The gospel refers to the indwelling spirit of God as both the spirit of truth and the comforter. We see these two aspects worked out at the first Pentecost. The gathered faith community, still in grief at the death of Jesus, were given strength and hope—they were comforted both as individuals and as a community by the real presence of the divine in their midst. They became confident of the truth of God’s promises to all of creation and shared this with all they came into contact with. People in Jerusalem were able to see and hear the spread of good news not only within their own ethnic enclaves but across all the divisions of the city.
This spirit has never left the faith community. We all still can become open to the spirit of God among us; we all still can go into the world and share the good news. We don’t even have to speak. Every time we help at a food bank or hold a door open for a stranger, every time we waive someone ahead of us while driving, every time we don’t buy into sexism or racism or homophobia, we are speaking in tongues about the good news.

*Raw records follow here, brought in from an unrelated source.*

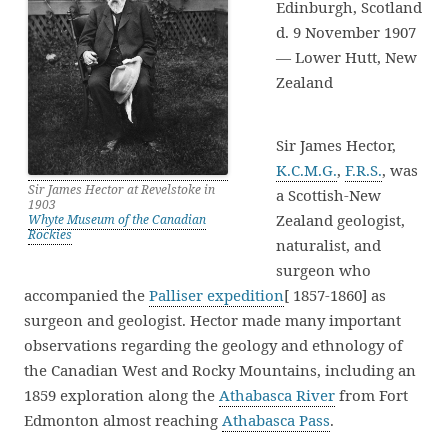
Edinburgh, Scotland
d. 9 November 1907
— Lower Hutt, New
Zealand
Sir James Hector,
K.C.M.G.
,
F.R.S.
, was
Sir James Hector at Revelstoke in
a Scottish-New
1903
Zealand geologist,
Whyte Museum of the Canadian
Rockies
naturalist, and
surgeon who
accompanied the
Palliser expedition
[ 1857-1860] as
surgeon and geologist. Hector made many important
observations regarding the geology and ethnology of
the Canadian West and Rocky Mountains, including an
1859 exploration along the
Athabasca River
from Fort
Edmonton almost reaching
Athabasca Pass
.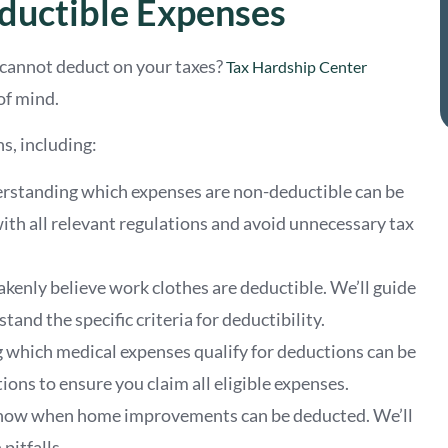
uctible Expenses
 cannot deduct on your taxes?
Tax Hardship Center
of mind.
s, including:
erstanding which expenses are non-deductible can be
th all relevant regulations and avoid unnecessary tax
kenly believe work clothes are deductible. We’ll guide
and the specific criteria for deductibility.
 which medical expenses qualify for deductions can be
ions to ensure you claim all eligible expenses.
to know when home improvements can be deducted. We’ll
pitfalls.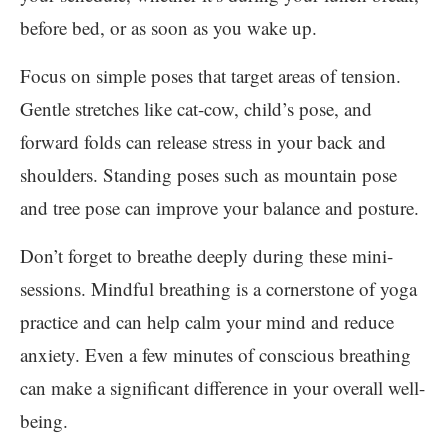
before bed, or as soon as you wake up.
Focus on simple poses that target areas of tension.
Gentle stretches like cat-cow, child’s pose, and
forward folds can release stress in your back and
shoulders. Standing poses such as mountain pose
and tree pose can improve your balance and posture.
Don’t forget to breathe deeply during these mini-
sessions. Mindful breathing is a cornerstone of yoga
practice and can help calm your mind and reduce
anxiety. Even a few minutes of conscious breathing
can make a significant difference in your overall well-
being.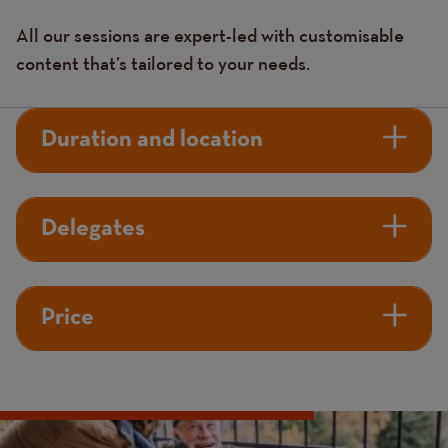
All our sessions are expert-led with customisable
content that’s tailored to your needs.
Duration and location
Delegates
Price
Image
Image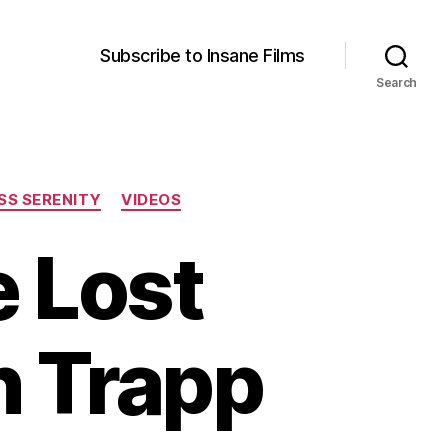
Subscribe to Insane Films
Search
SS SERENITY
VIDEOS
e Lost
n Trapp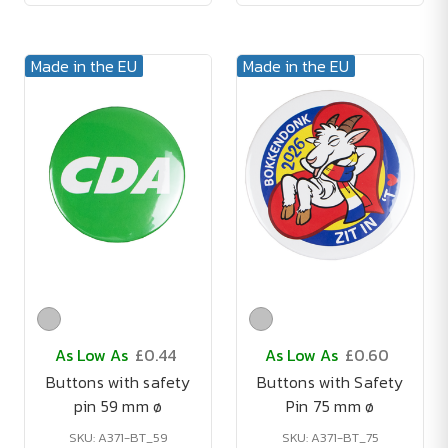
Made in the EU
Made in the EU
As Low As
£0.44
As Low As
£0.60
Buttons with safety
Buttons with Safety
pin 59 mm ø
Pin 75 mm ø
SKU: A371-BT_59
SKU: A371-BT_75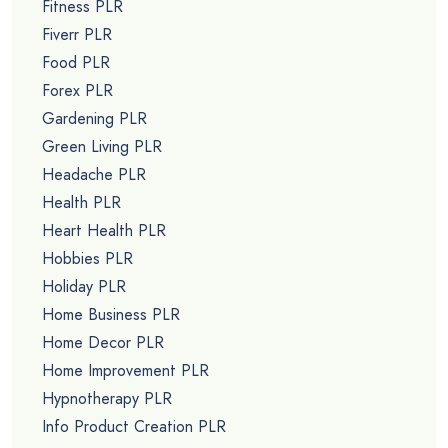
Fitness PLR
Fiverr PLR
Food PLR
Forex PLR
Gardening PLR
Green Living PLR
Headache PLR
Health PLR
Heart Health PLR
Hobbies PLR
Holiday PLR
Home Business PLR
Home Decor PLR
Home Improvement PLR
Hypnotherapy PLR
Info Product Creation PLR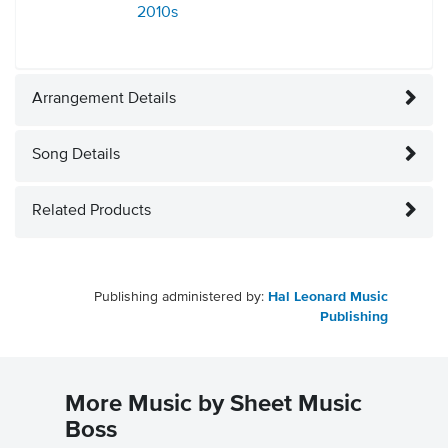
2010s
Arrangement Details
Song Details
Related Products
Publishing administered by:
Hal Leonard Music
Publishing
More Music by Sheet Music
Boss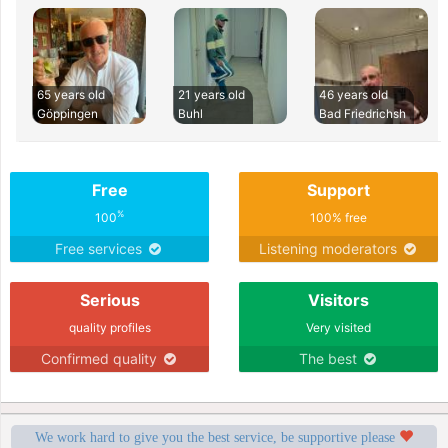
65 years old
21 years old
46 years old
Göppingen
Buhl
Bad Friedrichsh
Free
Support
%
100
100% free
Free services
Listening moderators
Serious
Visitors
quality profiles
Very visited
Confirmed quality
The best
We work hard to give you the best service, be supportive please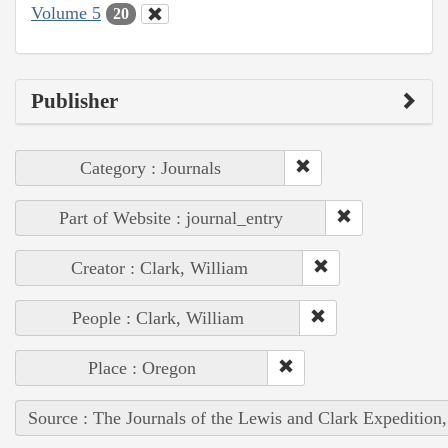
Volume 5
20
Publisher
Category : Journals
Part of Website : journal_entry
Creator : Clark, William
People : Clark, William
Place : Oregon
Source : The Journals of the Lewis and Clark Expedition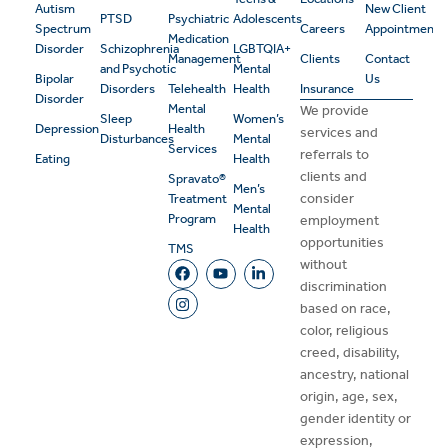
Autism
New Client
PTSD
Psychiatric
Adolescents
Spectrum
Careers
Appointment
Medication
Disorder
Schizophrenia
LGBTQIA+
Management
Clients
Contact
and Psychotic
Mental
Bipolar
Us
Disorders
Telehealth
Health
Insurance
Disorder
Mental
We provide
Sleep
Women’s
Depression
Health
services and
Disturbances
Mental
Services
referrals to
Eating
Health
clients and
Spravato®
Men’s
consider
Treatment
Mental
Program
employment
Health
opportunities
TMS
without
discrimination
based on race,
color, religious
creed, disability,
ancestry, national
origin, age, sex,
gender identity or
expression,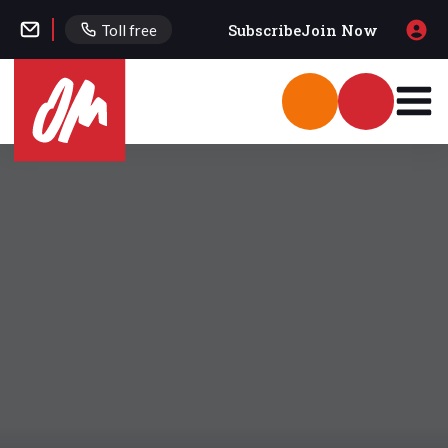
Subscribe
Join Now
Toll free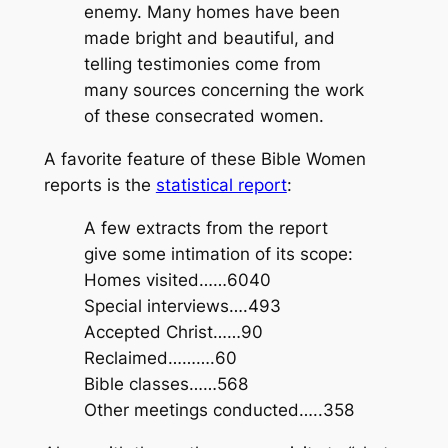
enemy. Many homes have been
made bright and beautiful, and
telling testimonies come from
many sources concerning the work
of these consecrated women.
A favorite feature of these Bible Women
reports is the
statistical report
:
A few extracts from the report
give some intimation of its scope:
Homes visited……6040
Special interviews….493
Accepted Christ……90
Reclaimed……….60
Bible classes……568
Other meetings conducted…..358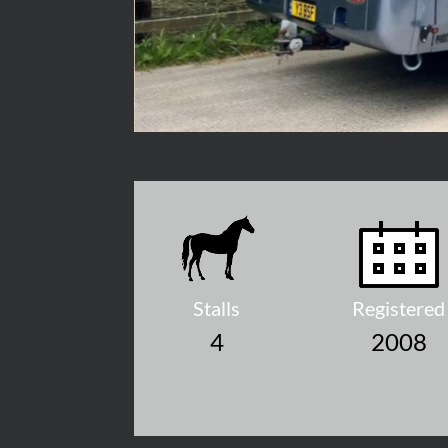
Stalls
Registered
4
2008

In the Magnificat, Mary’s prayer found in Luke 1: 46 – 55, we hear:
And Mary said: “My soul glorifies the Lord and my spirit rejoices in God my Saviour, for he has been mindful of the humble state of his servant. From now on all generations will call me blessed, for the Mighty One has done great things for me: holy is his name. His mercy extends to those who fear him, from generation to generation. He has performed mighty deeds with his arm; he has scattered those who are proud in their inmost thoughts. He has brought down rulers from their thrones but has lifted up the humble. He has filled the hungry with good things but has sent the rich away empty. He has helped his servant Israel, remembering to be merciful to Abraham and his descendants forever, just as he promised our ancestors.”
The spirit that filled Mary, that was unleashed into the world a spirit that feeds the hungry and undermines the powers of the world, is the spirit that filled those gathered on the first Pentecost and is the spirit that moves in the world today urging people of faith to work to seek dignity and justice for all. It is the calling we hear quietly in the night comforting us when we feel alone and the driving force that motivated Mahatma Gandhi, Dorothy Day, Cesar Chavez, Desmond Tutu, Francis of Assisi, Mary McAllister and others became the inspiration and models for those seeking a more just sharing of the resources of creation.
The Spirit of the Lord is among us and we are the way that Spirit is shown to the world. The Magnificat is made real in the world we weave together. When we leave this place let us be open to the spirit and seek ways to uniquely and lovingly release God’s love into the world—there is good news for everyone to share.